Subglottic lesions do not inhibit laryngeal visualization but can prevent advancing an ETT beyond the larynx and into the trachea. If subglottic lesions are present, a variety of small ETTs and a jet ventilation system should be available. Small-diameter ETTs are required to allow for optimal surgical visualization and manipulation. For adult patients, 5.5 mm internal diameter (ID) ETTs generally satisfy this requirement and allow for adequate gas exchange. Controversy exists over the use of such small ETTs in large adults. Adequate minute ventilation delivered through small ETTs is accompanied by high readings on inspiratory pressure monitors. This is generally of little clinical importance because small ETTs act as resistors. There is a substantial decrease in pressure across a small ETT. Actual intratracheal pressures approximate pressures seen with larger ETTs. Consequently, the risk of barotrauma is not substantially greater using small ETTs than it is with large ones. A common technique to reduce inspiratory pressures is to adjust the inspiratory-to-expiratory (I:E) ratio from 1:2 to 1:1; this provides more time for inspiration, reducing the inspiratory pressure required to achieve adequate tidal volumes. Alternative modes of ventilation, such as pressure-controlled volume guaranteed, are also applicable.

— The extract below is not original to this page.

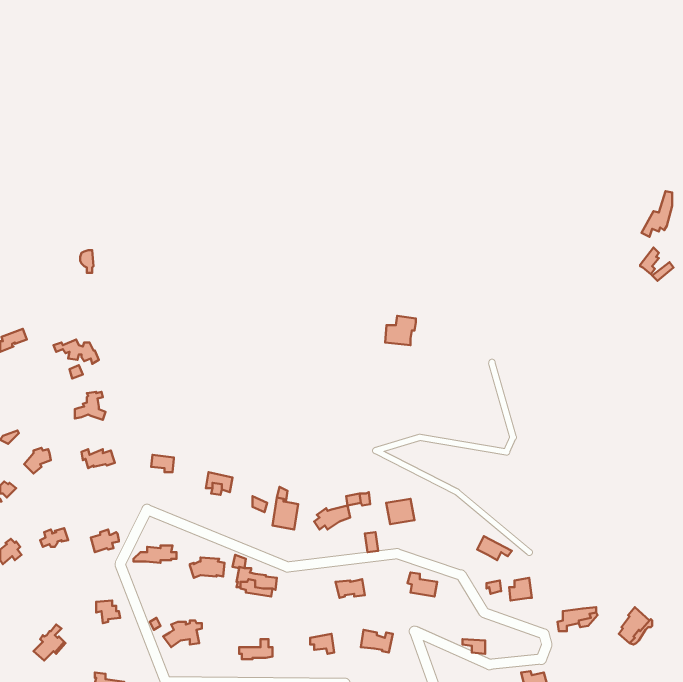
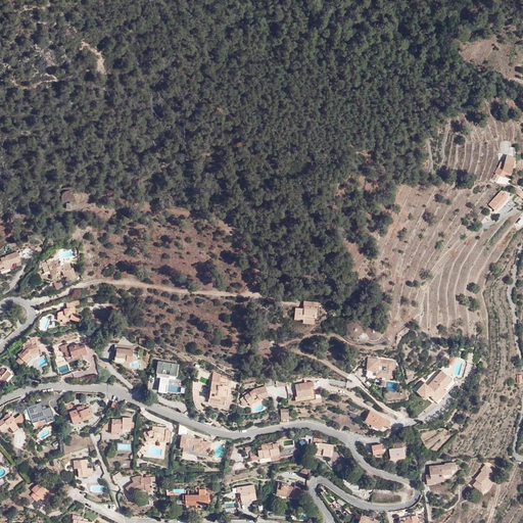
building: [385,316,416,345] -> [294,301,318,324]
building: none -> [367,359,394,379]
building: none -> [416,371,456,405]

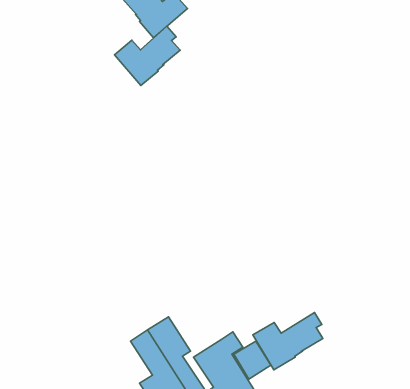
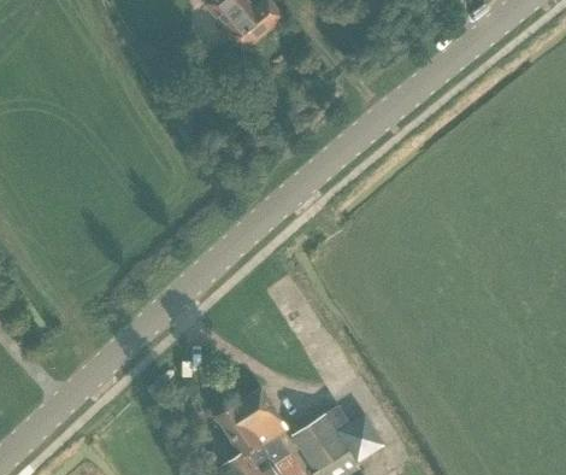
building: [115,26,180,86] -> none
building: [253,312,323,370] -> none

For nonobstructing airway lesions, standard techniques of induction, maintenance, and ventilation work well. It is common practice to administer topical local anesthetic to the larynx and trachea during laryngoscopy. This practice is intended to reduce postoperative coughing and laryngospasm. Also, in the absence of muscle relaxants, anesthetized vocal folds help to provide vocal cord immobility. Lidocaine 2% or 4% solutions are commonly used for laryngotracheal anesthesia.
Vocal fold immobility is crucial for laryngeal surgery. Immobility is frequently achieved with muscle relaxants, but alternatives exist. For most short cases, reduced doses of commonly available intermediate-acting nondepolarizing neuromuscular blockers are appropriate. Loading doses of muscle relaxants should be avoided. Neuromuscular monitoring is required to determine the need for antagonism of the motor block and to determine sufficient return of strength for tracheal extubation. Airway surgery is associated with a relatively high risk of postextubation respiratory distress. Adequate muscle strength can reduce this risk.
An alternative to muscle relaxants is a deep plane of anesthesia; this is typically accomplished with total intravenous anesthesia using high-dose remifentanil (e.g., >0.2 μg/kg/min) or balanced anesthesia with remifentanil and volatile anesthetics. Relatively high doses of remifentanil render vocal cord movement unlikely. Avoiding muscle relaxants precludes anaphylaxis and residual neuromuscular blockade secondary to their use. High-dose opioids dampen the sympathetic response to laryngoscopy and intubation; however, they predispose to vocal cord adduction, which can impair mask ventilation and predispose to vocal cord trauma during intubation.
Anesthesia emergence can be accompanied by coughing and straining, both of which are potentially harmful after upper airway surgery. Forceful vocal cord adduction with or without an ETT in place exacerbates surgical tissue damage. The result is impaired healing, with vocal cord scarring and permanent adverse voice changes. Consequently, laryngeal topical anesthesia during airway manipulation and emergence from anesthesia and adequate opioid plasma levels are employed. Remifentanil offers intense analgesia and short duration of action, making it an excellent opioid choice. Alternatively, deep extubation can be considered to help reduce coughing on emergence. However, deep extubation risks aspiration of blood and debris that frequently accompanies airway surgery. High-dose opioids allow patients to awaken comfortably with the ETT in place, after which extubation can occur when they are able to protect their own airways ( Box 44-1 ).